DİYARBAKIR - Dicle Vadisi’nde DSİ tarafından “ıslah” adı altında yapılan çalışmalara tepki gösteren Hewsel Koruma Platformu, “Tarih kimlerin ıslah edilmeye muhtaç olduğunu gösterecek” açıklaması yaptı.
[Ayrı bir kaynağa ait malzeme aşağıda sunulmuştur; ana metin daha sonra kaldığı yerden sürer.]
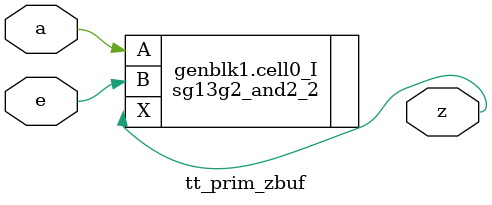
<source format=v>
/*
 * tt_prim_zbuf.v
 *
 * TT Primitive
 * Zeroing buffer (i.e. AND gate ...)
 *
 * Copyright (c) 2024 Sylvain Munaut <tnt@246tNt.com>
 * SPDX-License-Identifier: Apache-2.0
 */

`default_nettype none

module tt_prim_zbuf #(
	parameter integer HIGH_DRIVE = 0
)(
	input  wire a,
	input  wire e,
	output wire z
);

	generate
		if (HIGH_DRIVE) begin
			wire l;

			sg13g2_and2_2 cell0_I (
				.A (a),
				.B (e),
				.X (l)
			);

			sg13g2_buf_8 cell1_I (
				.A (l),
				.X (z)
			);

		end else begin
			sg13g2_and2_2 cell0_I (
				.A (a),
				.B (e),
				.X (z)
			);
		end
	endgenerate

endmodule // tt_prim_zbuf

</source>
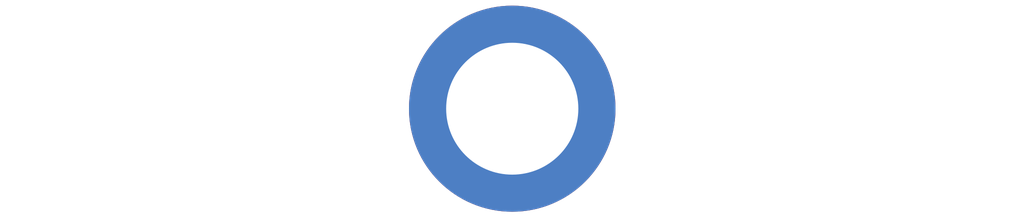
<source format=kicad_pcb>
(kicad_pcb (version 20240108) (generator pcbnew)

  (general
    (thickness 1.6)
  )

  (paper "A4")
  (layers
    (0 "F.Cu" signal)
    (31 "B.Cu" signal)
    (32 "B.Adhes" user "B.Adhesive")
    (33 "F.Adhes" user "F.Adhesive")
    (34 "B.Paste" user)
    (35 "F.Paste" user)
    (36 "B.SilkS" user "B.Silkscreen")
    (37 "F.SilkS" user "F.Silkscreen")
    (38 "B.Mask" user)
    (39 "F.Mask" user)
    (40 "Dwgs.User" user "User.Drawings")
    (41 "Cmts.User" user "User.Comments")
    (42 "Eco1.User" user "User.Eco1")
    (43 "Eco2.User" user "User.Eco2")
    (44 "Edge.Cuts" user)
    (45 "Margin" user)
    (46 "B.CrtYd" user "B.Courtyard")
    (47 "F.CrtYd" user "F.Courtyard")
    (48 "B.Fab" user)
    (49 "F.Fab" user)
    (50 "User.1" user)
    (51 "User.2" user)
    (52 "User.3" user)
    (53 "User.4" user)
    (54 "User.5" user)
    (55 "User.6" user)
    (56 "User.7" user)
    (57 "User.8" user)
    (58 "User.9" user)
  )

  (setup
    (pad_to_mask_clearance 0)
    (pcbplotparams
      (layerselection 0x00010fc_ffffffff)
      (plot_on_all_layers_selection 0x0000000_00000000)
      (disableapertmacros false)
      (usegerberextensions false)
      (usegerberattributes false)
      (usegerberadvancedattributes false)
      (creategerberjobfile false)
      (dashed_line_dash_ratio 12.000000)
      (dashed_line_gap_ratio 3.000000)
      (svgprecision 4)
      (plotframeref false)
      (viasonmask false)
      (mode 1)
      (useauxorigin false)
      (hpglpennumber 1)
      (hpglpenspeed 20)
      (hpglpendiameter 15.000000)
      (dxfpolygonmode false)
      (dxfimperialunits false)
      (dxfusepcbnewfont false)
      (psnegative false)
      (psa4output false)
      (plotreference false)
      (plotvalue false)
      (plotinvisibletext false)
      (sketchpadsonfab false)
      (subtractmaskfromsilk false)
      (outputformat 1)
      (mirror false)
      (drillshape 1)
      (scaleselection 1)
      (outputdirectory "")
    )
  )

  (net 0 "")

  (footprint "MountingHole_6.4mm_M6_ISO14580_Pad_TopBottom" (layer "F.Cu") (at 0 0))

)

</source>
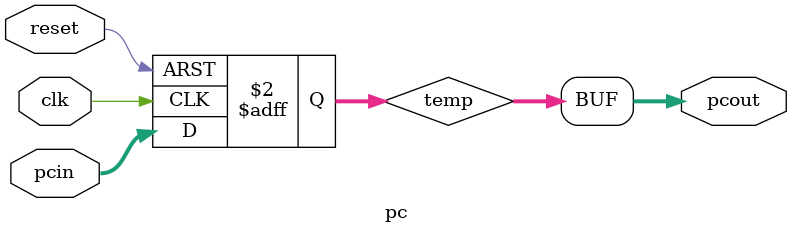
<source format=v>
module pc(clk, reset, pcin, pcout);
  input clk, reset;
  input [29:0] pcin;
  output [29:0] pcout;
  
  reg [29:0] temp;
  
  assign pcout = temp;
  
  always@ (posedge clk, posedge reset)
  begin
    if(reset) temp = 30'h0000_0c00;
    else temp = pcin;
  end
endmodule

</source>
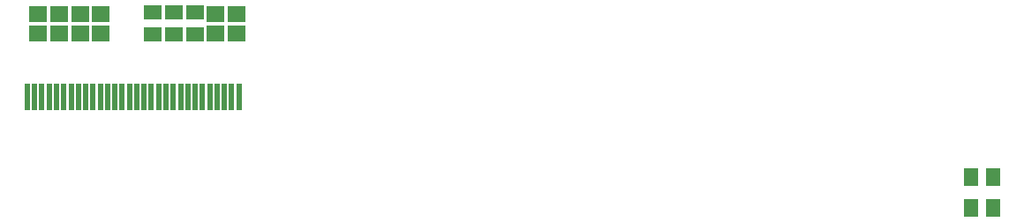
<source format=gbr>
%TF.GenerationSoftware,Altium Limited,Altium Designer,21.0.8 (223)*%
G04 Layer_Color=128*
%FSLAX45Y45*%
%MOMM*%
%TF.SameCoordinates,E6859DB6-3A4E-404A-A1E8-5F06C1255FAD*%
%TF.FilePolarity,Positive*%
%TF.FileFunction,Paste,Bot*%
%TF.Part,Single*%
G01*
G75*
%TA.AperFunction,SMDPad,CuDef*%
%ADD77R,1.65240X1.60240*%
%ADD78R,1.65240X1.35240*%
%ADD79R,1.35240X1.65240*%
%ADD80R,0.55240X2.65240*%
D77*
X2575000Y3557500D02*
D03*
Y3742500D02*
D03*
X2375000Y3557500D02*
D03*
Y3742500D02*
D03*
X1275000Y3557500D02*
D03*
Y3742500D02*
D03*
X1075000D02*
D03*
Y3557500D02*
D03*
X875000Y3742500D02*
D03*
Y3557500D02*
D03*
X675000D02*
D03*
Y3742500D02*
D03*
D78*
X2175000Y3755000D02*
D03*
Y3545000D02*
D03*
X1975000Y3755000D02*
D03*
Y3545000D02*
D03*
X1775000Y3755000D02*
D03*
Y3545000D02*
D03*
D79*
X9830000Y1875000D02*
D03*
X9620000D02*
D03*
X9830000Y2175000D02*
D03*
X9620000D02*
D03*
D80*
X1479500Y2947600D02*
D03*
X2599500D02*
D03*
X2389500D02*
D03*
X1969500D02*
D03*
X1759500D02*
D03*
X2179500D02*
D03*
X1199500D02*
D03*
X1409500D02*
D03*
X989500D02*
D03*
X2529500D02*
D03*
X2459500D02*
D03*
X2319500D02*
D03*
X2249500D02*
D03*
X2039500D02*
D03*
X2109500D02*
D03*
X1899500D02*
D03*
X1829500D02*
D03*
X1619500D02*
D03*
X1689500D02*
D03*
X1549500D02*
D03*
X1269500D02*
D03*
X1339500D02*
D03*
X1129500D02*
D03*
X1059500D02*
D03*
X919500D02*
D03*
X569500D02*
D03*
X849500D02*
D03*
X639500D02*
D03*
X709500D02*
D03*
X779500D02*
D03*
%TF.MD5,734a7586aba18539a7c9f1f2df5e5f32*%
M02*

</source>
Hewsel Koruma Platformu, Dicle Vadisi’nde Devlet Su İşleri (DSİ) tarafından “ıslah” adı altında yapılan yıkıma ilişkin Mimarlar Odası Diyarbakır Şubesi'nde basın toplantısı düzenledi. Toplantıya Ekoloji Derneği aktivistleri, Kamu Emekçileri Sendikaları Konfederasyonu (KESK) bileşenleri, Yrd. Doç. Dr. Zeki Kanay ve Halkların Demokratik Partisi (HDP) yöneticileri katıldı. Hazırlanan ortak basın metnini okuyan Hewsel Koruma Platformu üyesi Necdet Sezgin, Hewsel bahçelerinin Diyarbakır'ın sebze ve meyve ihtiyacını karşılayan önemli bir bölge olduğuna işaret etti.
‘DİCLE VADİSİ TAHRİP EDİLECEK’
Özellikle 2002 yılından sonra uygulanan yanlış politikalar sonucu Hewsel’in büyük zararlar gördüğünün altını çizen Sezgin, son günlerde DSİ’nin tarafından yapılan çalışmalar hakkında bilgi verdi. DSİ’nin nehir yatağını bozan çalışmalar içerisine girdiğini ifade eden Sezgin, “Nehrin içerisinde yer yer bentler yapılarak suyun önü kapatılmak suretiyle yükseltilmesi sağlanacak ve bu suretle yapılacak tesislere altlık oluşturmayı bakanlık öngörmektedir. Dolayısı ile tesisler gibi yapıların yapılması için bu projenin altlık olarak kullanılacağı DSİ tarafından resmi olarak dillendirilmektedir” dedi.
‘TARİH ISLAHA MUHTAÇI GÖSTERECEK’
Hewsel’in UNESCO tarafından Dünya Kültür Mirası Listesi'nde yer aldığını hatırlatan Sezgin, “Milyonlarca yıldır oluşa gelen bir doğal şaheser insan eliyle ne kadar ‘ıslah’ edilebilecek? Tarih kimlerin ‘ıslah’ olmaya muhtaç olduğunu gösterecek ama maalesef geç olacaktır. Bu proje ile Dicle’nin 500-1000 metre genişliğindeki taşkın yatağı 150 metrelik bir kanala hapsedilmektedir. Sonraki rantsal işlere altlık hazırladıklarını da itiraf etmektedirler. Dünyada böylesine bir tahripkar projenin benzerine rastlanmamıştır” ifadelerini kullandı.
‘PROJE SAHİPLERİNİN ISLAHA İHTİYACI VAR’
Ulusal ve uluslararası sözleşmeler göz ardı edilerek yapılan çalışmaların kabul edilebilir olmadığını vurgulayan Sezgin, son olarak şunları dile getirdi: “Bilim dışı yollarla kent sakinlerine danışılmadan yapılmasına başlanan bu garabet projenin mimarları gelecek kuşaklara hesap veremeyeceklerdir. Proje takdim edenler çok büyük yanıltmalarla ve paralatmalarla projeyi olduğundan farklı gösterme çabaları ıslaha gerekçe yapılmıştır. Zira Dicle’nin değil, Dicle Vadisi’nin ölüm fermanı niteliğindeki bu proje sahiplerinin ıslaha ihtiyacı vardır."